Since its 2017 launch, SpringWorks has raised more than $228 million, including a $125 million Series B round of funding in April. Its largest shareholders are Pfizer, Bain Capital, and OrbiMed, according to the prospectus. SpringWorks set a preliminary target of $115 million for its IPO. The company has applied for a Nasdaq listing under the stock symbol “SWTX.”
Meanwhile, Satsusma’s focus is treating migraine. The company’s therapeutic candidate, STS101, is a proprietary device developed to administer a formulation of dihydroergotamine mesylate (DHE), a generic drug used to treat acute migraine. The drug is already available via injection and nasal spray. But these forms can be difficult to administer and lead to suboptimal results, Satsuma says in its IPO filing.
Satsusma’s drug-device product consists of a dry powder formulation of DHE that comes prefilled in a single-use nasal delivery device. The company licensed the technology behind the combo from Shin Nippon Biomedical Laboratories (SNBL) of Japan. Last month, Satsuma started a Phase 3 study expected to enroll 1,140 patients. Preliminary data are expected in the first half of next year. The company says it will also start a 12-month safety trial in the second half of 2020. Satuma says in its prospectus that it will use the IPO proceeds to finance those studies. If all goes well, the company expects to file for FDA approval by the end of 2021.

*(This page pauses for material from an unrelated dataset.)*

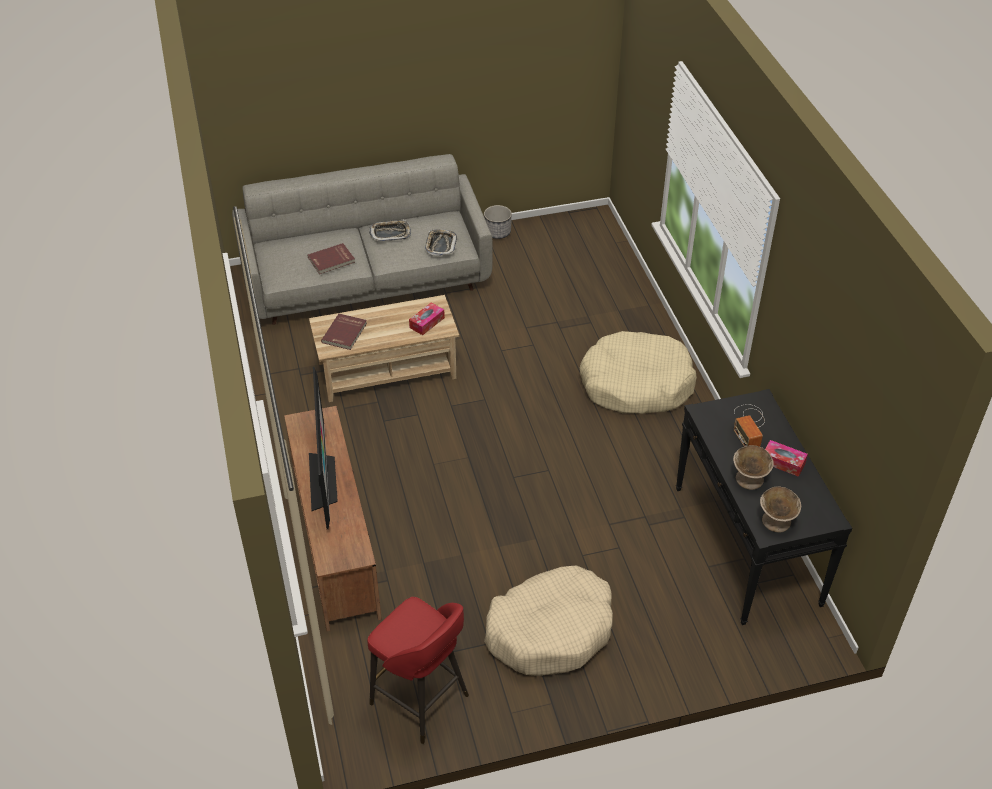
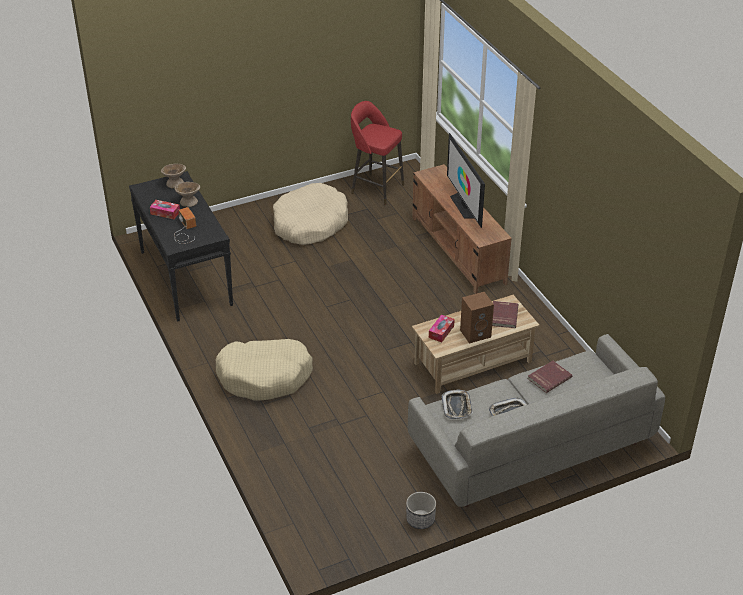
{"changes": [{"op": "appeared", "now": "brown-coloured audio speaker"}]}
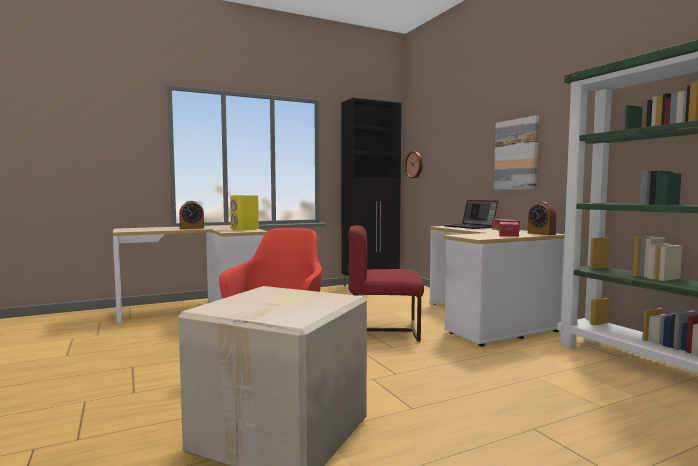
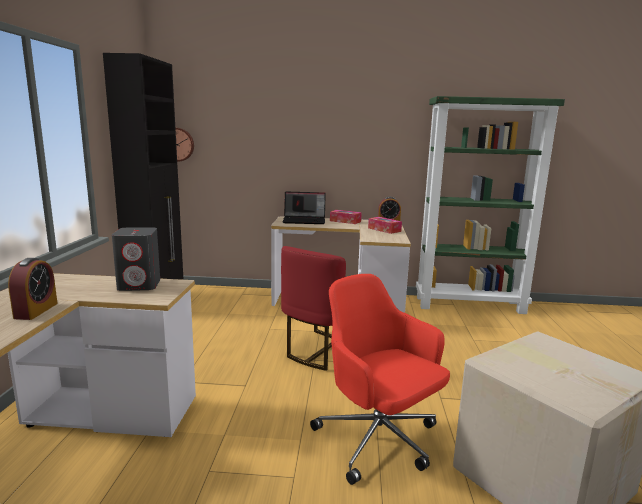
{"changes": [{"op": "colour", "was": "yellow-coloured audio speaker", "now": "grey audio speaker"}, {"op": "missing", "was": "wall art"}]}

If the Satsuma migraine treatment reaches the market, it will compete against a DHE nasal spray from Bausch Health (NYSE: BHC), as well as DHE injectables made by other companies. Satsuma might also face competition from Seattle-based Impel NeuroPharma, which is currently in late-stage testing of a nasal-delivery device that also administers DHE.
Satsuma set a preliminary $86 million goal for its IPO. The company, which is based in South San Francisco and has an additional office in Research Triangle Park, NC, has applied for a Nasdaq listing under the stock symbol “STSA.” Satsuma last raised money in April when it closed $63 million in Series B financing. The company’s largest shareholders include RA Capital, TPG Biotech, and SNBL.